Early 21st Century: Newly Focused via Demerger
With the company's financial performance lagging behind that of its main building and construction material rivals, its share price depressed, and the Asian financial crisis hurting the company's operations in that region, Berg and Boral were under continuous pressure in the late 1990s from shareholders and the investment community. Many analysts advocated a company breakup into separate building and energy firms. In October 1999 Boral announced just such plans, with a demerger completed in February 2000. For various reasons, it was actually the building and construction materials business that was demerged from Boral. The old Boral, consisting of the energy operations, was renamed Origin Energy Limited, and the demerged entity took on the Boral Limited name.
With the completion of the demerger, Berg left the company, and Rod Pearse took over as managing director. Pearse had been hired by Berg in 1994 to head the construction materials division. A number of noncore operations were divested in the first several months following the demerger in order to reduce a newly enlarged debt load. Among these were the European brick operations, Boral Tyres, a woodchip operation in Tasmania, and the windows extrusion business. Boral also restructured its troubled Asian activities, in particular through the June 2000 establishment of an Asia-wide plasterboard joint venture with Lafarge, a French building materials firm. The venture, called Lafarge Boral Gypsum in Asia Ltd., was initially 26.7 percent owned by Boral, but the company committed to increasing that ownership to 50 percent within three years by financing new projects. By 2001, with the Australian housing and construction markets beginning to recover and Boral's financial state improving as well, Pearse began looking for acquisitions to further strengthen the company's position. In mid-2001 Boral completed the A$70 million purchase of Concrite Pty Limited, a privately held concrete maker based in Sydney.
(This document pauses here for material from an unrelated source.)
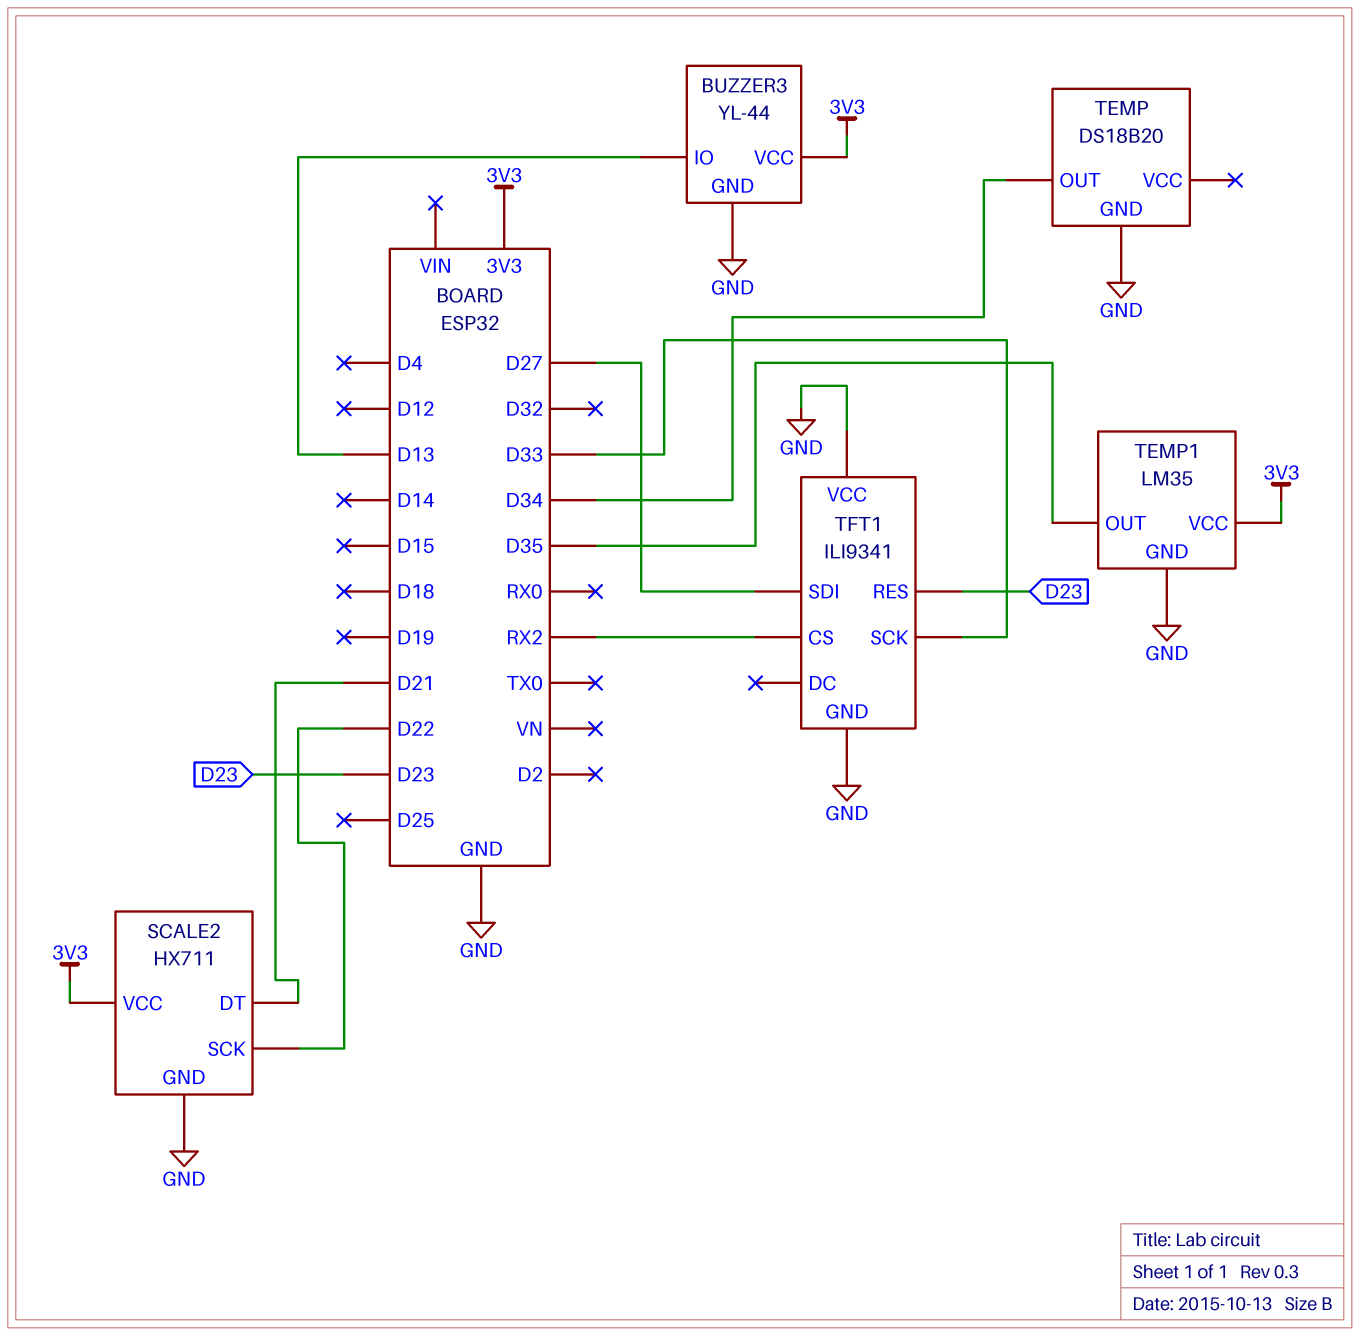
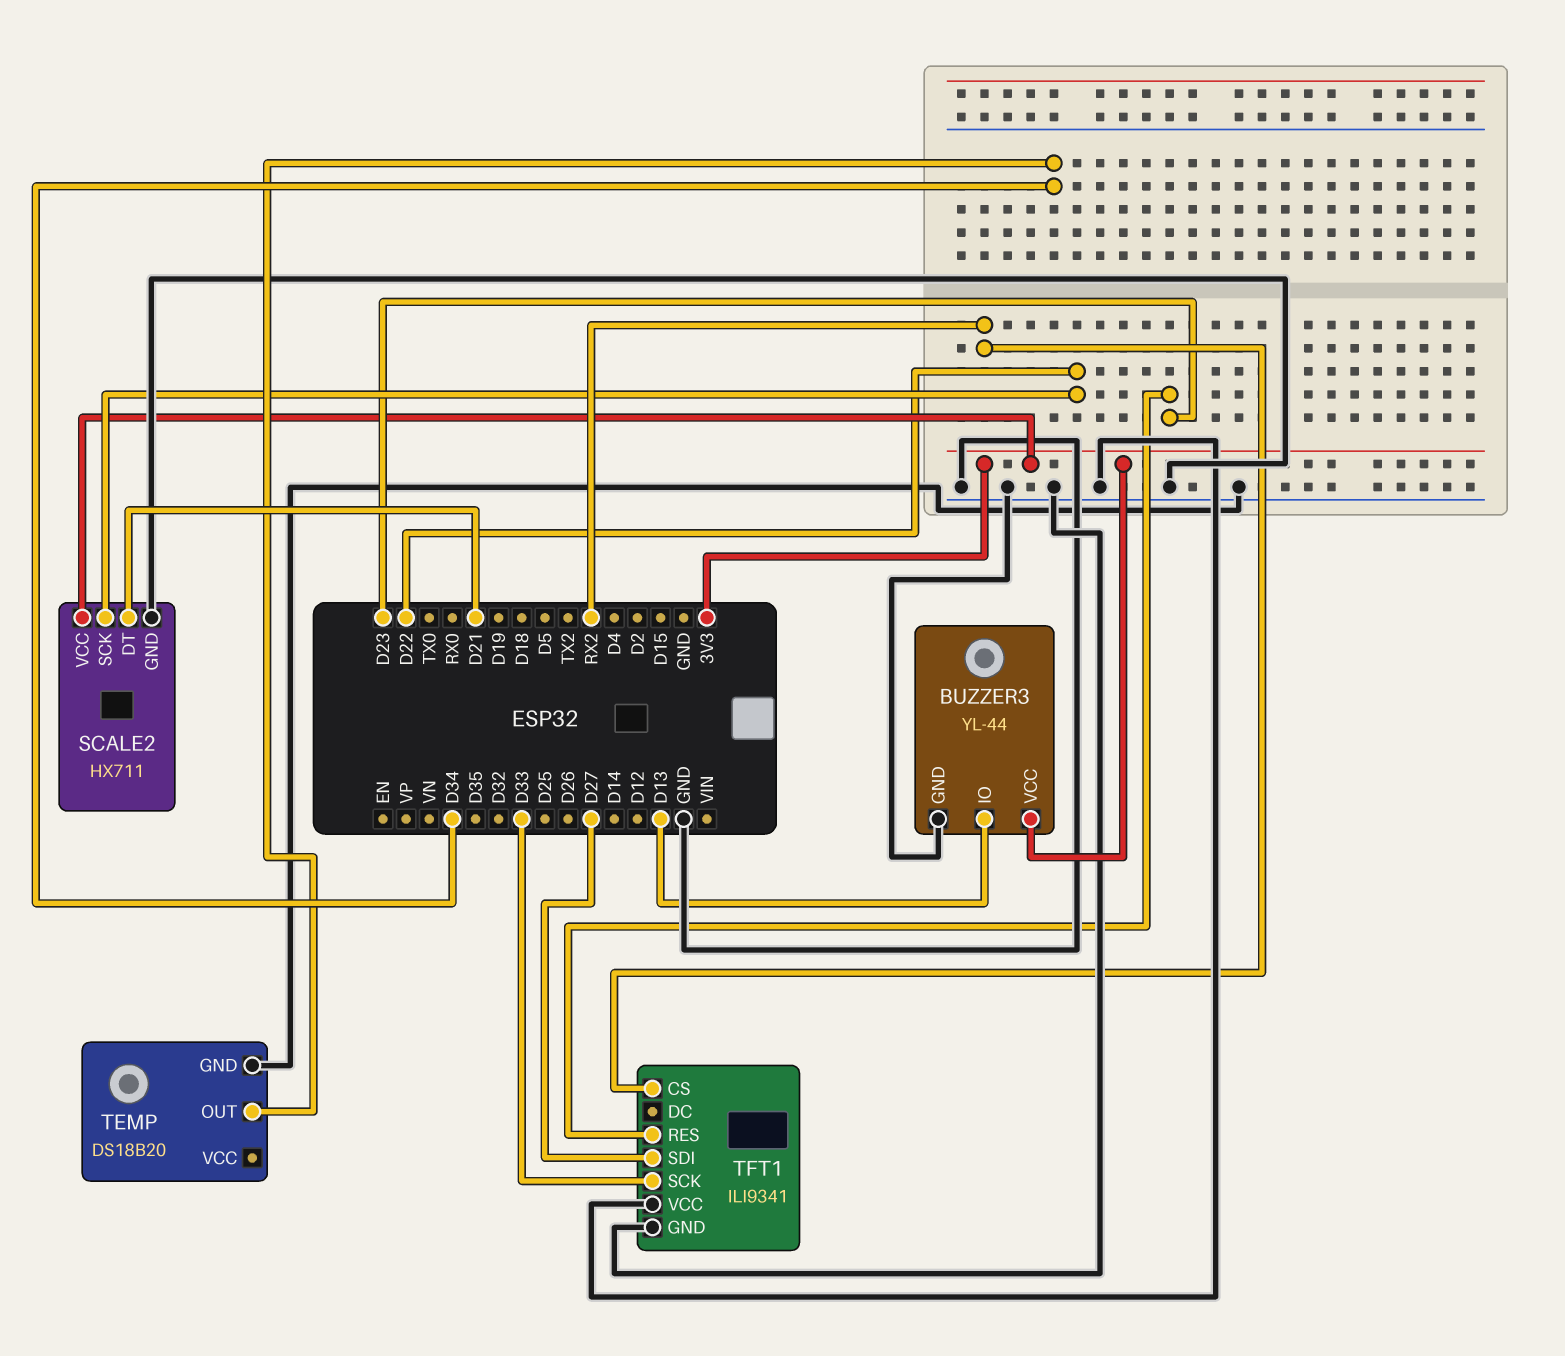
TEMP1: LM35 -> none
TEMP1 pin GND: GND -> none
TEMP1 pin OUT: D35 -> none
TEMP1 pin VCC: 3V3 -> none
The market responded positively to the move, indicating that the new Boral might very well face a much brighter future than its dismal decade of the 1990s.
Principal Subsidiaries:Erinbrook Pty Ltd.; Hi-Quality Concrete Industries Pty Ltd.; Blue Circle Southern Cement Pty Ltd.; BCSC Gypsum Investments Pty Ltd.; BCSC Investments Pty Ltd.
Principal Divisions:Australian Construction Materials; Cement; Clay & Concrete Products; Plasterboard; Timber; Boral USA.
Principal Competitors:CSR Limited; Fletcher Building Limited; Holcim Ltd.; James Hardie Industries Limited; CRH plc; RMC Group plc; Aggregate Industries plc; Ube-Mitsubishi Cement Corporation.